La nature des relations entre hommes et femmes, en France, pour autant qu'on ose généraliser, est relativement harmonieuse. Il se peut bien que le Français soit un tyran, comme tout homme, mais c'est un tyran sournois, dont la domination reste subtile, du moins dans les rapports personnels.
Dans ce domaine, les choses se passent, semble-t-il, comme si, au fur et à mesure de l'évolution de la psychologie féminine, les hommes s'y adaptaient, consentant à une sorte de processus de décolonisation supportable parce qu'il est très lent, et préférant le gouverner plutôt que le subir.
S'il existe ici très peu de clubs féminins et autres ligues dont les Etats-Unis ont toujours été féconds, pour des raisons historiques, d'ailleurs, c'est parce que les femmes n'ont pas eu à répondre à une ségrégation, à un ostracisme affiché.
Les Français n'ont pas cru plus nécessaire de protéger les femmes que de se protéger d'elles. Sait-on seulement, même parmi les gens les mieux informés, qu'il existe en France des clubs à l'anglaise inaccessibles aux femmes ? Je l'ai découvert en me faisant jeter, un jour, hors d'un endroit fort luxueux, situé place de la Concorde, où un innocent, diplomate de son état, m'avait priée à déjeuner, considérant sans doute que la direction de L'Express effaçait ma tare originelle.

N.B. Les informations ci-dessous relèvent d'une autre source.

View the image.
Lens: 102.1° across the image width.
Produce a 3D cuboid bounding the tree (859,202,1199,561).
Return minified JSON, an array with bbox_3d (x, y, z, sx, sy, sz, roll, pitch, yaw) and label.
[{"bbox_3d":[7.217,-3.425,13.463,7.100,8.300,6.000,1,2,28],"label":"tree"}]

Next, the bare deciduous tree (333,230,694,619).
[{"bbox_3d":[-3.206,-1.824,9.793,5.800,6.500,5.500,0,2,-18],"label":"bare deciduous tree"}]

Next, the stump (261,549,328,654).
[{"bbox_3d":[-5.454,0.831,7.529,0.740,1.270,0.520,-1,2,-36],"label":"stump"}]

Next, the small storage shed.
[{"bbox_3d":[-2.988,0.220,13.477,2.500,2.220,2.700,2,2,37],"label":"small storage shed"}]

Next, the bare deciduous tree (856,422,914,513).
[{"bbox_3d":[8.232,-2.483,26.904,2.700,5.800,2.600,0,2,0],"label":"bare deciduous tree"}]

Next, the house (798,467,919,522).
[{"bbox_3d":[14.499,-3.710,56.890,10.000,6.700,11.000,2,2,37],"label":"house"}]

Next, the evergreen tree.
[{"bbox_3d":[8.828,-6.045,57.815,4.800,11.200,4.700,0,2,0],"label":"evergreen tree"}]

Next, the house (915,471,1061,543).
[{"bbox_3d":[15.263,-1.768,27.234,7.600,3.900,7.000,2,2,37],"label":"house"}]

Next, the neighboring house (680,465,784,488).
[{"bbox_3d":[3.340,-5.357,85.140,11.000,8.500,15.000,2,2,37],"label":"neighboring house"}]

Mais le maître d'hôtel la perçut, lui, aussitôt. Me surprenant, il me regarda comme s'il trouvait une souris dans un coffre-fort. C'était drôle. Sévèrement rappelé au règlement de son club, le diplomate plaida et fut étourdissant, l'objet du délit ahuri de se découvrir en infraction dans ce harem au masculin, le valet intraitable. Vade rétro, Satana, dit-il en d'autres termes.

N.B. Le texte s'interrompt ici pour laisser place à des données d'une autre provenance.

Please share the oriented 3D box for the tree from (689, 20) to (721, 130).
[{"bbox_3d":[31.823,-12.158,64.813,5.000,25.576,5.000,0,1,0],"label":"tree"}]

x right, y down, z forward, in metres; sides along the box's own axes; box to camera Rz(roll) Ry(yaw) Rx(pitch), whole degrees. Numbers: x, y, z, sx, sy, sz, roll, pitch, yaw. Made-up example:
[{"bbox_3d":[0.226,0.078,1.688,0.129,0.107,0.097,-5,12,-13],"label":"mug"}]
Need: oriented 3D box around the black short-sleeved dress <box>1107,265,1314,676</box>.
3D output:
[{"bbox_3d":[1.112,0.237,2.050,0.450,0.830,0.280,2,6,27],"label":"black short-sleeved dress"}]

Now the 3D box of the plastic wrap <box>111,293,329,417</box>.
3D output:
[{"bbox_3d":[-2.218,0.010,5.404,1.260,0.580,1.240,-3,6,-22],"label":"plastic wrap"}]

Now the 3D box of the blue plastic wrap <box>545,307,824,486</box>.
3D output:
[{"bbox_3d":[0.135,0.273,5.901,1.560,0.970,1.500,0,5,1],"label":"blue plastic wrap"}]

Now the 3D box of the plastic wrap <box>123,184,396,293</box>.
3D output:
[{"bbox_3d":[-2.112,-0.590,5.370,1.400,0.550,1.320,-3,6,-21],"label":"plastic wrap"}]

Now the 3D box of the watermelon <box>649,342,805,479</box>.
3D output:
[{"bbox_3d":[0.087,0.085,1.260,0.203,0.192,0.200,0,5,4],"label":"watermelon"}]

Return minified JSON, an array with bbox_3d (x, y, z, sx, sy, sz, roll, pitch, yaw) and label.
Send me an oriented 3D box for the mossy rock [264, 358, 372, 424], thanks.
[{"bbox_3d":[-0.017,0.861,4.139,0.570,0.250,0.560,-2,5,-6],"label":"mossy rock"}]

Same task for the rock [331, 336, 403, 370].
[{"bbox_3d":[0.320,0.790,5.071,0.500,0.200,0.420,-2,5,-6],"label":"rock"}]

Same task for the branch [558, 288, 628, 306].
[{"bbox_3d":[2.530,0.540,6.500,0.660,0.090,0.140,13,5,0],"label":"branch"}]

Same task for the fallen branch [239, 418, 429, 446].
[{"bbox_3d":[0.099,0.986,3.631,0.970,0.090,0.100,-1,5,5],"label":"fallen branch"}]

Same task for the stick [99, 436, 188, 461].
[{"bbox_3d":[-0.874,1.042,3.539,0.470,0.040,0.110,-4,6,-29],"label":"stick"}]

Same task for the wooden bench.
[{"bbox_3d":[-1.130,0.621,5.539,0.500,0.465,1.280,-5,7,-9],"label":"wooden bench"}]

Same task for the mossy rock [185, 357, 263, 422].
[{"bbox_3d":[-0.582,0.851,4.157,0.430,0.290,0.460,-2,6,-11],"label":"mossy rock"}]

Un ambassadeur écumant sur les talons, Satan s'en fut, riant, oreilles pointues, pieds fourchus et son mouchoir pardessus.
A la même époque, Betty Friedan, auteur de « La Femme mystifiée », prenait d'assaut, à New York, le bar du Plazza dont l'accès est strictement réservé aux hommes. Là-bas, le geste, symbolique, avait un sens. C'était le début de la croisade. Il eût été burlesque, dans un club parisien aucunement représentatif de l'état de la société française.

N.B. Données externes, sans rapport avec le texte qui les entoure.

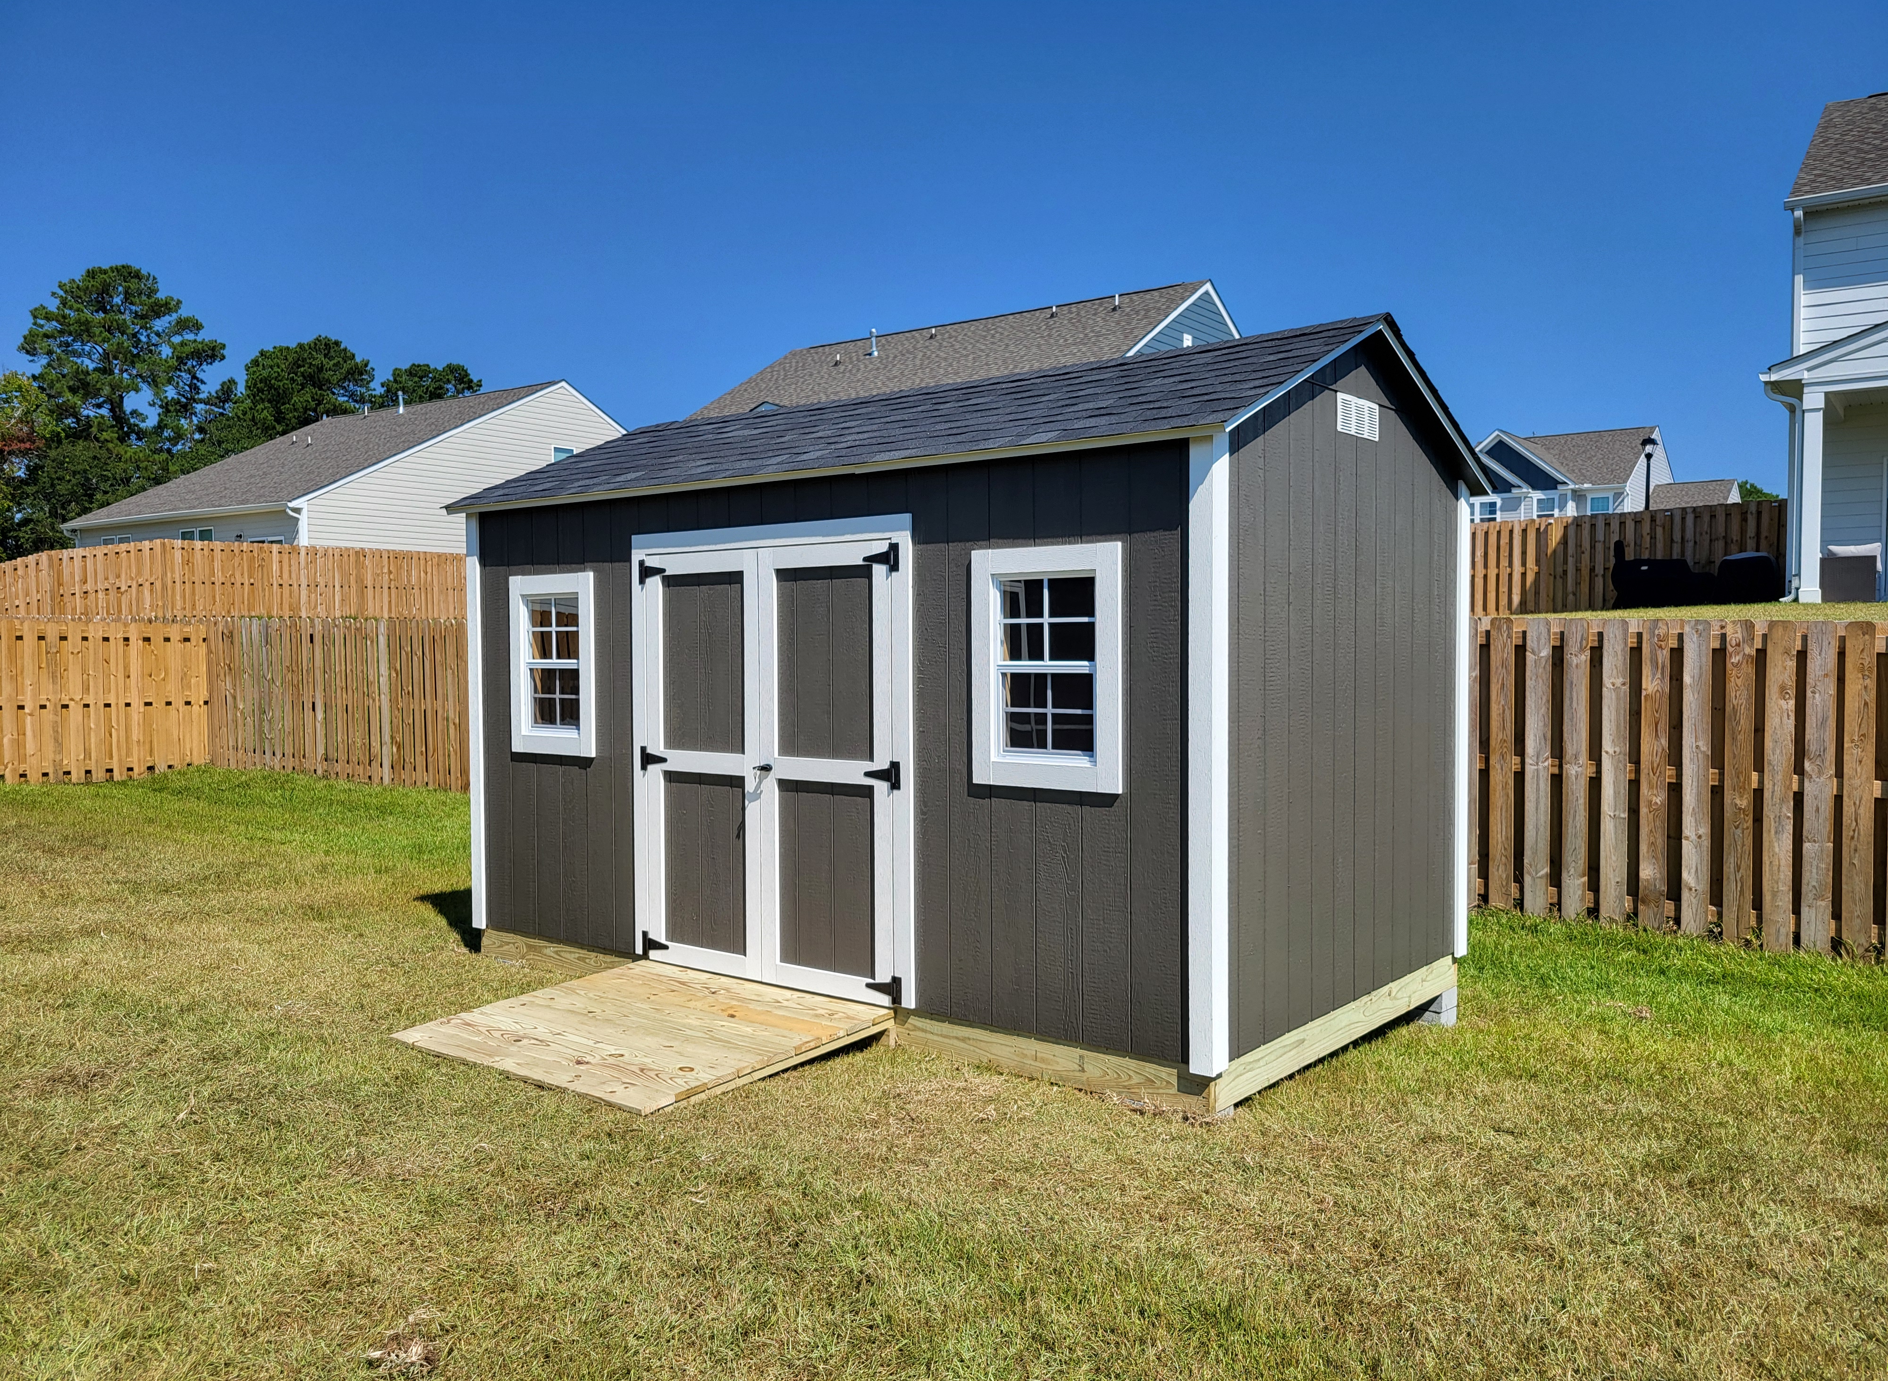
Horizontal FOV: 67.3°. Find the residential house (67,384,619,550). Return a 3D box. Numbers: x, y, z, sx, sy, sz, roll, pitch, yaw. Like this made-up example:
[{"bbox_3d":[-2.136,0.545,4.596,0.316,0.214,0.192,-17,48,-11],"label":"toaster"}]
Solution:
[{"bbox_3d":[-17.422,-5.891,48.127,13.986,7.643,17.390,1,2,37],"label":"residential house"}]

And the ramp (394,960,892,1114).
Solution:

Les vrais problèmes sont ailleurs, et ils ne manquent pas, dont la solution ne mettrait nullement en péril « le mâle très fragile » pour lequel Lionel Tiger demande grâce.
L'organisation de la ville, des horaires, l'égalité des salaires, la retraite à 55 ans pour les unes et la possibilité d'entrer ou de rentrer dans la vie active à 40 ans et d'y demeurer longtemps pour les autres, la formation professionnelle des jeunes filles, la révision de la fiscalité pour les femmes chefs de famille... C'est pour cela qu'il faut lutter, et durement, d'une lutte qui justifierait à elle seule une existence, tant quelques résultats pratiques modifieraient la trame d'innombrables vies quotidiennes. Des vies dont les hommes n'ont même pas idée. Même quand il s'agit de leur propre épouse.
Mais pour atteindre ces résultats, il faut obtenir l'adhésion et la coopération des hommes, de quelques hommes, les moins « fragiles ». Car le pouvoir est entre leurs mains.
Rien ne se fera, en France, pour améliorer les conditions réelles et non fantasmatiques de la vie féminine, contre les hommes, mais avec eux.
Sauf à avoir quelque petite névrose personnelle à satisfaire, il n'est nullement certain qu'il y ait à le regretter.